### [WHAT IS REQUIRED]
Rewrite the stretch from the start of the records through the line containing "Podsumowanie", putting "CALENDARI" wherever "AGENDA" appears and leaving everything else the same.

### [SOURCE RECORDS]
□ □ □
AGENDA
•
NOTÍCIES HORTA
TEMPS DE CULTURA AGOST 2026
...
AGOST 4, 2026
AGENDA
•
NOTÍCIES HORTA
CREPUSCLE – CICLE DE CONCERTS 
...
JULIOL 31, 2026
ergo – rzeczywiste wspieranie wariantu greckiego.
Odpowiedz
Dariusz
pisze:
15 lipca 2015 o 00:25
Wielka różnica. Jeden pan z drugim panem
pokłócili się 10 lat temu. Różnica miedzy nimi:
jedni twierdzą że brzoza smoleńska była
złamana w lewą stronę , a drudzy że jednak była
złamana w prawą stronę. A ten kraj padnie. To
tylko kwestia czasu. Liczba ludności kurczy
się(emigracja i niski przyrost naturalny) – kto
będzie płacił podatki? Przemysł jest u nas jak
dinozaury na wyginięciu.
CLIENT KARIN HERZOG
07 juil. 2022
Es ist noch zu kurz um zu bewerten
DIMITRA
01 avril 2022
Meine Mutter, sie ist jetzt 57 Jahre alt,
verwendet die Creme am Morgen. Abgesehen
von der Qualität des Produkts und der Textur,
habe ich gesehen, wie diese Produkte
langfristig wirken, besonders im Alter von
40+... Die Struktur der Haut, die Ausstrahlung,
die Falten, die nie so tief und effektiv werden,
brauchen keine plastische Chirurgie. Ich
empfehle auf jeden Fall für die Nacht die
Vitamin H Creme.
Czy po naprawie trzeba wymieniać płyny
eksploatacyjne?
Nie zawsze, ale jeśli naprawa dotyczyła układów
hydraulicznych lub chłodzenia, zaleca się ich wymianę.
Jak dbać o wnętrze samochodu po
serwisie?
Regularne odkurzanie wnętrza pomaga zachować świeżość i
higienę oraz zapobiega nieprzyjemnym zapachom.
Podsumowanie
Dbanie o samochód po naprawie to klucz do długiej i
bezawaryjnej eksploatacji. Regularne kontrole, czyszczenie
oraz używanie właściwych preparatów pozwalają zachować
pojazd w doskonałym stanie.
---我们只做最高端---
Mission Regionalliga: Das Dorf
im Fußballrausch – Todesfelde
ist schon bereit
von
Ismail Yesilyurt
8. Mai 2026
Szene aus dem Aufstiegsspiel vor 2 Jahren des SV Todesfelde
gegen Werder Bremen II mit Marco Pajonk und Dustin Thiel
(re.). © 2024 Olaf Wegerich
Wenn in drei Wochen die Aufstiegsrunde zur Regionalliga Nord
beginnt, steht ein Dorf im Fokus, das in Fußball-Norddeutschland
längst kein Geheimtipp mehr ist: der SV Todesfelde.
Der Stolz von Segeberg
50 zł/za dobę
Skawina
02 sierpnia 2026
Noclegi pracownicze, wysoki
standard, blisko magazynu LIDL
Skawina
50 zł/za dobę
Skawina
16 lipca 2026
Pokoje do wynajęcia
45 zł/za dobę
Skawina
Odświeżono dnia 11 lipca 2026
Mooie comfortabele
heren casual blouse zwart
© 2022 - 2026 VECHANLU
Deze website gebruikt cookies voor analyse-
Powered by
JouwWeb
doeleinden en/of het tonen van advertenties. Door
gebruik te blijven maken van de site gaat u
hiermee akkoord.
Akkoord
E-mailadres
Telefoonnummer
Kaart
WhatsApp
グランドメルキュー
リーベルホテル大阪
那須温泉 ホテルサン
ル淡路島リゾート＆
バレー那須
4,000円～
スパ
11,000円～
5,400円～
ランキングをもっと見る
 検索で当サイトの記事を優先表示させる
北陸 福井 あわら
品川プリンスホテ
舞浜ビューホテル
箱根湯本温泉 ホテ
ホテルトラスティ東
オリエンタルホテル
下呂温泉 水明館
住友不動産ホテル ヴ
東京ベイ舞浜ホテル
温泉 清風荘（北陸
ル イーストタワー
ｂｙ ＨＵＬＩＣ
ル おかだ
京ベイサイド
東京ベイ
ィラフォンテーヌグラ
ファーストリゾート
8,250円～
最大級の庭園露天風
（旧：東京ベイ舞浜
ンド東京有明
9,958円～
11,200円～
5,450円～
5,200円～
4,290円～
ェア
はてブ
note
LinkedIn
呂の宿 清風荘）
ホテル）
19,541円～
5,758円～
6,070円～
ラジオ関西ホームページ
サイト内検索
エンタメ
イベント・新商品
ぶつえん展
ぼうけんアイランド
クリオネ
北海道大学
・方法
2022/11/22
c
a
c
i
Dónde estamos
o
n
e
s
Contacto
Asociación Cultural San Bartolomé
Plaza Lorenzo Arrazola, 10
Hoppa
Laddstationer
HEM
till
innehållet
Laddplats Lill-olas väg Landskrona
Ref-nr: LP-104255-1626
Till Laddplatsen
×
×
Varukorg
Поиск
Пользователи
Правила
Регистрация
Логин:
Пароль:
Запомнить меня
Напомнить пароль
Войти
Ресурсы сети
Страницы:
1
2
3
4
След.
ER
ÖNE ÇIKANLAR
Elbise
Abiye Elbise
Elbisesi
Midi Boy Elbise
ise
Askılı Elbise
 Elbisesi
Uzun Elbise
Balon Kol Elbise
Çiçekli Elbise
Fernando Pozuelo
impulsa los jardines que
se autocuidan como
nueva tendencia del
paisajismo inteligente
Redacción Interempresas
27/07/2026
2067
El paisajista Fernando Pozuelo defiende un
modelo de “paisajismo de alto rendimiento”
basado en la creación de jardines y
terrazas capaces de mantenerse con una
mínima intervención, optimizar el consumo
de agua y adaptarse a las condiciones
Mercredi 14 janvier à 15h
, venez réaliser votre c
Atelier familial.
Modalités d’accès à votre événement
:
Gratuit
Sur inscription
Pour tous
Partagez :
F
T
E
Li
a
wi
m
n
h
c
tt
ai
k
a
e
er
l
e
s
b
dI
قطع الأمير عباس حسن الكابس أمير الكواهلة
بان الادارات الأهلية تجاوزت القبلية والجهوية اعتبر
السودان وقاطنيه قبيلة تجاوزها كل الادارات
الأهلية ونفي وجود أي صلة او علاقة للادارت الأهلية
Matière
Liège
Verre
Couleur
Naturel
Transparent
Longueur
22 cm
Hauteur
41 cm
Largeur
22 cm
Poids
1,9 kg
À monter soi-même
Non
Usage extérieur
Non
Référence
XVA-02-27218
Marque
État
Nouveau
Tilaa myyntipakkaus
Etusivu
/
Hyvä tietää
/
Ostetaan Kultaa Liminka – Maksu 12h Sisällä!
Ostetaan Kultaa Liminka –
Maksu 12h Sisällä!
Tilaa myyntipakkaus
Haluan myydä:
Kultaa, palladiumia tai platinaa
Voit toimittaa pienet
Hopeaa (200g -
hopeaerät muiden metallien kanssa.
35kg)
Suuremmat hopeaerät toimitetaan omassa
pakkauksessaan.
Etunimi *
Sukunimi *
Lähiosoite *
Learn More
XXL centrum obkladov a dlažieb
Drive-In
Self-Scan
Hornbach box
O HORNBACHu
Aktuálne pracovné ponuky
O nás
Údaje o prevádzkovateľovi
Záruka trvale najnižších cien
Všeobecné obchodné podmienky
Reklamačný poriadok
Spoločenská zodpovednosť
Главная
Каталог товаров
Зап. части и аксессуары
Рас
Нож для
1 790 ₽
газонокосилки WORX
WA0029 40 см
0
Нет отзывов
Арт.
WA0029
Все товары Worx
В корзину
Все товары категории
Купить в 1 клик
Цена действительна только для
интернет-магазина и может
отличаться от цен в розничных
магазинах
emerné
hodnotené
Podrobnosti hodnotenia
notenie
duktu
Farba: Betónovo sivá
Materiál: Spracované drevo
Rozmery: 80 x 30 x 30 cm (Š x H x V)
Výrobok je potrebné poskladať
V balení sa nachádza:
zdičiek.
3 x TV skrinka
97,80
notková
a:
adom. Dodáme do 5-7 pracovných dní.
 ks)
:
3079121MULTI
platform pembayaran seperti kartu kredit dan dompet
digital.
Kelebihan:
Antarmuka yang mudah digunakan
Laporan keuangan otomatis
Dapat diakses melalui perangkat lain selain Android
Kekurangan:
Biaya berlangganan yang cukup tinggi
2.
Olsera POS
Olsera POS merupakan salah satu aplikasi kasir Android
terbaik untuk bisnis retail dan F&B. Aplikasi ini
□ □ □
### [OUTPUT FOR THIS EXERCISE]
CALENDARI
•
NOTÍCIES HORTA
TEMPS DE CULTURA AGOST 2026
...
AGOST 4, 2026
CALENDARI
•
NOTÍCIES HORTA
CREPUSCLE – CICLE DE CONCERTS 
...
JULIOL 31, 2026
ergo – rzeczywiste wspieranie wariantu greckiego.
Odpowiedz
Dariusz
pisze:
15 lipca 2015 o 00:25
Wielka różnica. Jeden pan z drugim panem
pokłócili się 10 lat temu. Różnica miedzy nimi:
jedni twierdzą że brzoza smoleńska była
złamana w lewą stronę , a drudzy że jednak była
złamana w prawą stronę. A ten kraj padnie. To
tylko kwestia czasu. Liczba ludności kurczy
się(emigracja i niski przyrost naturalny) – kto
będzie płacił podatki? Przemysł jest u nas jak
dinozaury na wyginięciu.
CLIENT KARIN HERZOG
07 juil. 2022
Es ist noch zu kurz um zu bewerten
DIMITRA
01 avril 2022
Meine Mutter, sie ist jetzt 57 Jahre alt,
verwendet die Creme am Morgen. Abgesehen
von der Qualität des Produkts und der Textur,
habe ich gesehen, wie diese Produkte
langfristig wirken, besonders im Alter von
40+... Die Struktur der Haut, die Ausstrahlung,
die Falten, die nie so tief und effektiv werden,
brauchen keine plastische Chirurgie. Ich
empfehle auf jeden Fall für die Nacht die
Vitamin H Creme.
Czy po naprawie trzeba wymieniać płyny
eksploatacyjne?
Nie zawsze, ale jeśli naprawa dotyczyła układów
hydraulicznych lub chłodzenia, zaleca się ich wymianę.
Jak dbać o wnętrze samochodu po
serwisie?
Regularne odkurzanie wnętrza pomaga zachować świeżość i
higienę oraz zapobiega nieprzyjemnym zapachom.
Podsumowanie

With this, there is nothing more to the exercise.